萌太くんの訃報を聞いた彼女の、第一声は

 

「あのやろう一発殴ってやらないと気がすまない」

 

だった。

季節の割には日差しが強い日だった。

ぼくはベンチに座っていて彼女もベンチに座っていて。名前すらも知らない者同士、けれどそう気詰まりな雰囲気というふうでもなく、ようは二人とも「どうでもよさそうに」会話を続けていた。

どうでもよさそう、とは言え、実際にこの会話に意味がないのかと問われればそういうわけではない。彼女は傷心を隠すための手法として。ぼくは生き様の一環として。
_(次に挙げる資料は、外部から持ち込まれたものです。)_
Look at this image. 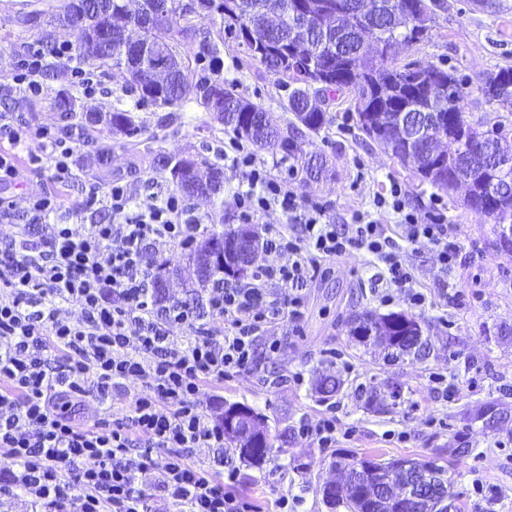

淡々と、色の滲まないように注意を払いつつ、会話を重ねていただけだ。

彼女は言った。

 

「私が一番気に入らないのはね、イーニーさん」

「うん」

「萌太くんがたとえ死んだとしても、私には後を追うことができないって、彼が知ってたことだよ」

「………」

「わかってたんだよ。私には大事なものがたくさんある。萌太くん1人のために、それを全て捨てることはできないって。だって実際に私、彼の後を追って死のうだなんて考えることもできないもの」

「なるほど。そうかもね。でも、」

「…うん、わかってるよ。そもそもそうでないと、彼は私を近寄らせなかった。私のそういうところ、萌太くんは気に入ってくれてた。知ってるよ。知ってるけど」

 

すん、と、彼女は鼻を鳴らした。

 

「どうしてかなあ、イーニーさん」

「……なにが?」

「私、わかってあげらんなかったよ」

「………」

「萌太くん苦しんでたのに」

 

色を含まない声と言うものが、こうも不自然に聞こえたのは初めてだった。感情を殺そうと躍起になっているかのような、雨が降るよりも当たり前に、流れるような。

 

「どうしてかなあ」
「人と距離をとるのが上手だったあの子に」
「寂しかっただろうに」
「痛かっただろうに」

「…どうして私はその殻を破いてやらなかったんだろう」

 

ぼくは、さあ、と、彼女の声音に応えるかのように静かな声で答えた。

 

「萌太くんの考えることなんてぼくにはさっぱりわからない。ただ一つ言えるのは、君のそういう気持ちを全て、彼は知ってたんだろうってことだろう」

「そうだよね。知ってたんだろうね。私は確かに死ねないけど、それでも、萌太くんだってすごく大事なもののうちのひとつだったんだ。すごく大事だった大好きだった。死んじゃったら苦しいよ。わかってたくせにあの野郎」

「…それで冒頭の一言に戻るわけだ」

「うん。あはは、ごめんなさい。愚痴につき合わせちゃって」

 

首を振る。迷惑だとは、思わなかった。

 

「いや。噂の萌太くんの彼女に会えて、これはこれで面白い経験をさせてもらったよ」

「こんな女々しい奴で、幻滅した?」

「いいや。酷く――納得した」

「………」

「“この僕を子ども扱いしようとする、珍しいお姉さんがいるんですよ”って、萌太くん、嬉しそうに言ってたから、さ」

「………」

「あの萌太くんを子ども扱いするなんて、…凄いことだよ。誇っていい。そんな君だから、あの萌太くんが懐いたんだろうね」

 

日差しが強い。焦げたような草の匂いが、視界すらも歪ませるようだ。彼女は少々不自然と言える程度の間を置いて、それからぱっと、顔をあげる。その笑顔が嫌に萌太くんに似ているようにぼくは思った。

 

「あー、あの」

「…うん?」

「あ、やっぱ、駄目だ。重いや」

「………」

「すいません、もうちょっと。もうちょっとだけ、愚痴っていいですか。私、…いま、泣きそう、で」

 

ああ。声が震えている。

 

「好きにしたらいい」

 

ぼくはそう言った。気の利いた言葉に意味が無いことを、彼女はもう知っている気がした。

 

「あの、ね。それでも私、思って、…しまって」

「うん」

「もしも私が、萌太くん無しじゃ生きられないような、そんな人間だったなら。彼は生きていてくれた。そんな気がして、止まらなくて」

「………」

「誰かに、答えて欲しくて」

「………」

「あの、」

 

 

「彼を…彼を殺したのは、ほんとうに私ではないんですか?」

 

 

――ああ。

これは、確かに重いな。

言葉が静かに眠りにつく。こういう息苦しさは、苦手だ。

 

「眠るといい」

 

ぼくは死神を思い、静かな死を思った。

 

「目覚めたら君はもう君ではなくなっているよ。死神がそう望んだならね」

 

ぼくに吐ける戯言はこの程度だ。

彼女は笑い、そしてぼくは、無言を理由に沈黙を守るしか術が無かった。